Neetcode - Maximum Product Subarray
Read the error, not the panic.
Maximum Product Subarray
Given an integer array nums, find a subarray that has the largest product within the array and return it.
A subarray is a contiguous non-empty sequence of elements within an array.
You can assume the output will fit into a 32-bit integer.
Input: nums = [1,2,-3,4]
Output: 4
Input: nums = [-2,-1]
Output: 2
Today, we're going to solve this interesting problem, which is clearly related to dynamic programming (DP). I’ve tackled it before using Python, but this time I approached it with C++, and still learned a lot from revisiting this "old friend." The following is my working solution—though I initially had a bug with the outer loop boundary. That said, this version can be further optimized, and we’ll walk through both the current and the optimized solutions together.
class Solution {
public:
int maxProduct(vector<int>& nums) {
int max_prod = INT_MIN;
dfs(1, max_prod, nums);
return max_prod;
}
void dfs(int len, int& max_prod, vector<int>& nums) {
int n = nums.size();
if (len > n) return;
for (int i = 0; i <= n - len; ++i) {
int prod = 1;
for (int j = i; j < i + len; ++j) {
prod *= nums[j];
}
max_prod = max(max_prod, prod);
}
dfs(len + 1, max_prod, nums);
}
};DFS - CSY
This solution uses a recursive approach that gradually increases the window size until there are no more elements to process. However, you can observe that this is essentially a brute-force method that explores all possible subarrays. To improve efficiency, we apply Kadane’s Algorithm, which we will introduce first.
Kadane's Algorithm
This algorithm answers the question: “At each index, is it better to continue the current subarray or start a new one from this index?” The key insight behind the code is:
A maximum subarray ending at index k has two choices:
- Extend the previous subarray (keep what we have)

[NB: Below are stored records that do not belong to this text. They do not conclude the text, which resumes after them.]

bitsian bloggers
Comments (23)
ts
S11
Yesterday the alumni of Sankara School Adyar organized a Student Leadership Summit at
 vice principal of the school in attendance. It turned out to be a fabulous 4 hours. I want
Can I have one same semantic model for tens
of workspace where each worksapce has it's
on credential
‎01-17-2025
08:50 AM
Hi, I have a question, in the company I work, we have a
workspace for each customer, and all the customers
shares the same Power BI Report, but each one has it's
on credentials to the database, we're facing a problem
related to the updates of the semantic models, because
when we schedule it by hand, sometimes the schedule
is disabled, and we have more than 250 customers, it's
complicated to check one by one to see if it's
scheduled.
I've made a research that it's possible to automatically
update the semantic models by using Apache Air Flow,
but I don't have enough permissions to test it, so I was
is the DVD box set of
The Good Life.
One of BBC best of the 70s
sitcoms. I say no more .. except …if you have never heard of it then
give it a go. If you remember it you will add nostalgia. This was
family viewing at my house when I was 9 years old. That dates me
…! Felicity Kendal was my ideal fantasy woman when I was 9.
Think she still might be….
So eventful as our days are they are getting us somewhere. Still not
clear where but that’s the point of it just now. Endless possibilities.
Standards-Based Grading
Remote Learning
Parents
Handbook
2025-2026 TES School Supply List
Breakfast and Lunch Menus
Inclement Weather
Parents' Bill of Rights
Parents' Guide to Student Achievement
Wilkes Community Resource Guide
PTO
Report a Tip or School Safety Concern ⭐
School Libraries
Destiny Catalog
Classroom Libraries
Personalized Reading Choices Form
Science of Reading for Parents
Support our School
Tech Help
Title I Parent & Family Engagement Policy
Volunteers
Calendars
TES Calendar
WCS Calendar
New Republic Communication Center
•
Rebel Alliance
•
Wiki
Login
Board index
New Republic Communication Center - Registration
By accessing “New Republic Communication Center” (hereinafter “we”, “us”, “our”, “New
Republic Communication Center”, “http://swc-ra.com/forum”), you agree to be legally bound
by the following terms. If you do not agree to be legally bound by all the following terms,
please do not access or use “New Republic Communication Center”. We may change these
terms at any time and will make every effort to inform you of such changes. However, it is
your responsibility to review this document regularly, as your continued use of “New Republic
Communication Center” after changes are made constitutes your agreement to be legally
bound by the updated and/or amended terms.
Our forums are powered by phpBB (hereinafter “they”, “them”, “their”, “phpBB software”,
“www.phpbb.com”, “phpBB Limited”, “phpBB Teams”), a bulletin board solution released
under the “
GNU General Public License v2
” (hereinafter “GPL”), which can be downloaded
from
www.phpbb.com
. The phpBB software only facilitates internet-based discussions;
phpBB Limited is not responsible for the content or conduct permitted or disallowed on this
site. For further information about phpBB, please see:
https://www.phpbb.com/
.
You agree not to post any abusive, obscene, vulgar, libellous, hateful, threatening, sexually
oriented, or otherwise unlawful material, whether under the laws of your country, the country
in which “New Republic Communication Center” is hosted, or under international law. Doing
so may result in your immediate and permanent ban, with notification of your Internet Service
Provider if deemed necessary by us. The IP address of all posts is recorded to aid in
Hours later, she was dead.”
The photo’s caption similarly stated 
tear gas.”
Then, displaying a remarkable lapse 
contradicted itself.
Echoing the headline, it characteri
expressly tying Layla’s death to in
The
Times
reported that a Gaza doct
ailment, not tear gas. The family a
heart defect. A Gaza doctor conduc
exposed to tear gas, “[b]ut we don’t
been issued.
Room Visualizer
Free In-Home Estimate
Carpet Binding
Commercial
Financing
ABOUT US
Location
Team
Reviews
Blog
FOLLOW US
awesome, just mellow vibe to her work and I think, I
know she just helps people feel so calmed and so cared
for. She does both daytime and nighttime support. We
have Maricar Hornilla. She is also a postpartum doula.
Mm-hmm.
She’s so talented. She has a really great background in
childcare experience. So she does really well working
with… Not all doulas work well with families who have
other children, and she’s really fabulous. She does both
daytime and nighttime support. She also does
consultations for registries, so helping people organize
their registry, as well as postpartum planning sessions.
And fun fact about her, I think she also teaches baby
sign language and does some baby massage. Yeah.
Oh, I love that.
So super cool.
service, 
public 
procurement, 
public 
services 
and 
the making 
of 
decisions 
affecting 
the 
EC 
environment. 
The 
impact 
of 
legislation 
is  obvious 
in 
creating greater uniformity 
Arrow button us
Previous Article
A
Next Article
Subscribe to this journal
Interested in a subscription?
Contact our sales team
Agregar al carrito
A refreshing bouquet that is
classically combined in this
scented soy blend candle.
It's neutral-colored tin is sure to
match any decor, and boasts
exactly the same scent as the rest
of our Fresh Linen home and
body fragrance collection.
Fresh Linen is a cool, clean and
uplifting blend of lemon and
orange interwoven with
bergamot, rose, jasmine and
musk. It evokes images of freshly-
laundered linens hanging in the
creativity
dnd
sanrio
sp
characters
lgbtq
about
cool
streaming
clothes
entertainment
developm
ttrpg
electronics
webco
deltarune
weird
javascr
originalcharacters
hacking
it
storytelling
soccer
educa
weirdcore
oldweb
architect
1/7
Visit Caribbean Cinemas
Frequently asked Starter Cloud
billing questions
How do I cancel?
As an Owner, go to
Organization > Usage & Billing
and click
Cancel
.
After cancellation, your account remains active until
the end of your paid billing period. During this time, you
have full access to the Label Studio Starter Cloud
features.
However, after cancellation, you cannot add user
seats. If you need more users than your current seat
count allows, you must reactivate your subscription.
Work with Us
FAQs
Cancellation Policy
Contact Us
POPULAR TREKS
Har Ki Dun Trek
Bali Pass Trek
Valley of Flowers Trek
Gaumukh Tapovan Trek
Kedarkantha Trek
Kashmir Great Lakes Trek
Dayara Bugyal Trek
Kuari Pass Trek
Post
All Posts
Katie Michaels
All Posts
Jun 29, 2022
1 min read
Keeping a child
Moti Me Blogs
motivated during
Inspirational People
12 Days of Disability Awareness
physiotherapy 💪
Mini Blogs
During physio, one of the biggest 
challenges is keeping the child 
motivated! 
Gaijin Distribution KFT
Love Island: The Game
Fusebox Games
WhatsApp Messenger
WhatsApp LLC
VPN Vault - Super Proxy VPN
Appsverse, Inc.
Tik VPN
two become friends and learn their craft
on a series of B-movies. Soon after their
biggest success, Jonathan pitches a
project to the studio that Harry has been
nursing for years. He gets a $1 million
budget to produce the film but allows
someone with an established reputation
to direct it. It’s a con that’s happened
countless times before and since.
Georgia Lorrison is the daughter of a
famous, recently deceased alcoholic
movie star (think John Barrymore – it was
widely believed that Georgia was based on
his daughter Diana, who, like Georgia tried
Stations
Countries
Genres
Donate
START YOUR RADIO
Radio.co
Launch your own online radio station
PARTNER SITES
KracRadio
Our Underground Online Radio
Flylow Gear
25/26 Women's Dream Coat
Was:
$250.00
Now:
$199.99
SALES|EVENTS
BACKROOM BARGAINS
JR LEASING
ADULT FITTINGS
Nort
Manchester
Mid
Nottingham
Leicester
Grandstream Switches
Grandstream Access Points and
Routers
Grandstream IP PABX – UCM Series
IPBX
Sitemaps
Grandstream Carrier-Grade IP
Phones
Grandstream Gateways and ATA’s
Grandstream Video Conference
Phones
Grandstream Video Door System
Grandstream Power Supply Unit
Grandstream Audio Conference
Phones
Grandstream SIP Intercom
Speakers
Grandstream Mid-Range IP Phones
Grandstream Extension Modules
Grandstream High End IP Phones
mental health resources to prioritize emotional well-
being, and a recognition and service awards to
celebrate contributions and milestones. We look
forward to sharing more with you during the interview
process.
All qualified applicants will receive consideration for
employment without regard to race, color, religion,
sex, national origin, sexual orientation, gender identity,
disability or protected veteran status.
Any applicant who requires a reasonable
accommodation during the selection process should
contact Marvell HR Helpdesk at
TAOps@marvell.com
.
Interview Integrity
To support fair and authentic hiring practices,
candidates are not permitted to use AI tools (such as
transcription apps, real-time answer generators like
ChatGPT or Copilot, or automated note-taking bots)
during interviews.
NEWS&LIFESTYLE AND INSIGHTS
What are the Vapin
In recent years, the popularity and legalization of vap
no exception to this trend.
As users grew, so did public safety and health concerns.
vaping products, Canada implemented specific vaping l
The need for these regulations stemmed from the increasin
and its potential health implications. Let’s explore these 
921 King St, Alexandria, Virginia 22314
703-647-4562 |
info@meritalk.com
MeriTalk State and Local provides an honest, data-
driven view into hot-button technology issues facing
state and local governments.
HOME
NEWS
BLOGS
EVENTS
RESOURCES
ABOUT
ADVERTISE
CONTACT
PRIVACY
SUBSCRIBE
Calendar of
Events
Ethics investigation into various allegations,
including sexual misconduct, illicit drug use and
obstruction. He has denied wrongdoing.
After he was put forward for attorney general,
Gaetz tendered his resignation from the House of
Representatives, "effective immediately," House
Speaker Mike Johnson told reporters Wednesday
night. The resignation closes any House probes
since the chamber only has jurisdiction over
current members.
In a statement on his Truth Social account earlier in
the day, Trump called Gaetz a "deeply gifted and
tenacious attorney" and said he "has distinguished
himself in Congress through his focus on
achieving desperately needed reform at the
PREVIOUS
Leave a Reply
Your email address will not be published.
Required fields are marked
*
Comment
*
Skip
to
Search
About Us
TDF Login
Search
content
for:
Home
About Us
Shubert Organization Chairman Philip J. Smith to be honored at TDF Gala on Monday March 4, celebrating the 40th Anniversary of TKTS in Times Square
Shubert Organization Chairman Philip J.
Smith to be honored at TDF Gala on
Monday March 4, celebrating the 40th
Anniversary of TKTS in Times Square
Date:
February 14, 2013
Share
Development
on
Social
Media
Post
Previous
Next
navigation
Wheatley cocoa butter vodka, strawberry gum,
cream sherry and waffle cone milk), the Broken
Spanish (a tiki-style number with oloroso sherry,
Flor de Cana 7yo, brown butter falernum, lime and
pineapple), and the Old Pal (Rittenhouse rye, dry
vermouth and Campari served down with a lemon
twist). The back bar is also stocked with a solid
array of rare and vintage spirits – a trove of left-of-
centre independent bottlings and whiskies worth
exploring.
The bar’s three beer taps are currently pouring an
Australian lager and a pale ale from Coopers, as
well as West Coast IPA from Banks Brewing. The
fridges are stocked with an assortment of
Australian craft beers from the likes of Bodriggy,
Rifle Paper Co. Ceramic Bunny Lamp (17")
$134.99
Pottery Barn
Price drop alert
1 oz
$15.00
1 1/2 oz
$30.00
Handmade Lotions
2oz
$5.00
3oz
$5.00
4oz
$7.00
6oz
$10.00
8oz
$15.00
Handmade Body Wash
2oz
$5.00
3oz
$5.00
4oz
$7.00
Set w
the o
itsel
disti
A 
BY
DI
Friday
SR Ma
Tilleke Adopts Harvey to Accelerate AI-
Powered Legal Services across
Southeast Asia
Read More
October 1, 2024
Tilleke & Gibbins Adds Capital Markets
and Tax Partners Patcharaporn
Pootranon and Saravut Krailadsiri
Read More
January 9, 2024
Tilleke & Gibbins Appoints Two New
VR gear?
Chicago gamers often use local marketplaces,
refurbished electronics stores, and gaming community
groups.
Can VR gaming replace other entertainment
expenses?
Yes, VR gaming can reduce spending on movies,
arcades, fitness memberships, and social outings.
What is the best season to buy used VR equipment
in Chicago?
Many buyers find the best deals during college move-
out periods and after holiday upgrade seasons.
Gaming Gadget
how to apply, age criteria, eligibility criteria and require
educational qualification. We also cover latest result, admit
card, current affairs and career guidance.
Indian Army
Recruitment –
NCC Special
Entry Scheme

- Drop everything and start a new subarray from index k
Take [-2, 3, -1, 5, -3] as an example. Starting from index 0:
- Index 0
- Take -2
- current_sum = -2, max_sum = -2
- Index 1: Is it better to continue from -2 → 3 or start fresh from 3?
- Continue: -2 + 3 = 1
- Restart: 3
- Choose the better: current_sum = max(1, 3) = 3, max_sum = max(-2, 3) = 3
- Index 2: Continue from 3 → -1 or restart from -1?
- Continue: 3 + (-1) = 2
- Restart: -1
- current_sum = max(2, -1) = 2, max_sum = max(3, 2) = 3
In brief, Kadane’s algorithm teaches us to decide at each step whether to take the current element or start fresh from it. This classic greedy approach leads to an optimal solution for the maximum subarray problem. However, it’s important to note that greedy methods don’t always guarantee optimal solutions in every problem. Here is the code:
class SolutionKadane {
public:
int maxProduct(vector<int>& nums) {
int max_prod = nums[0];
int cur_min = 1, cur_max = 1;
for (int num : nums) {
int val = num * cur_max;
cur_max = max(max(num * cur_max, num * cur_min), num);
cur_min = min(min(val, num * cur_min), num);
max_prod = max(max_prod, cur_max);
}
return max_prod;
}
}Kadane's Algorithm - Neetcode
I would also like to present the prefix and suffix approach. This solution computes a prefix product starting from the beginning of the array moving right, and a suffix product starting from the end of the array moving left. At each step, it updates the maximum product encountered among all prefix and suffix products seen so far.
class Solution {
public:
int maxProduct(vector<int>& nums) {
int n = nums.size();
int max_prod = nums[0];
int prefix = 0, suffix = 0;
for (int i = 0; i < n; ++i) {
prefix = nums[i] * (prefix == 0 ? 1 : prefix);
suffix = nums[n - 1 - i] * (suffix == 0 ? 1 : suffix);
max_prod = max(max_prod, max(prefix, suffix));
}
return max_prod;
}
};
Prefix-Suffix - Neetcode
This solution works because of the continuity property. I was a bit surprised by how this property relates to the maximum subarray product problem.
Conclusion
In brief, I was only able to meet the baseline requirements for this question and couldn’t devise a more efficient solution in terms of time complexity. However, this exercise served as a valuable review of both C++ syntax and dynamic programming concepts.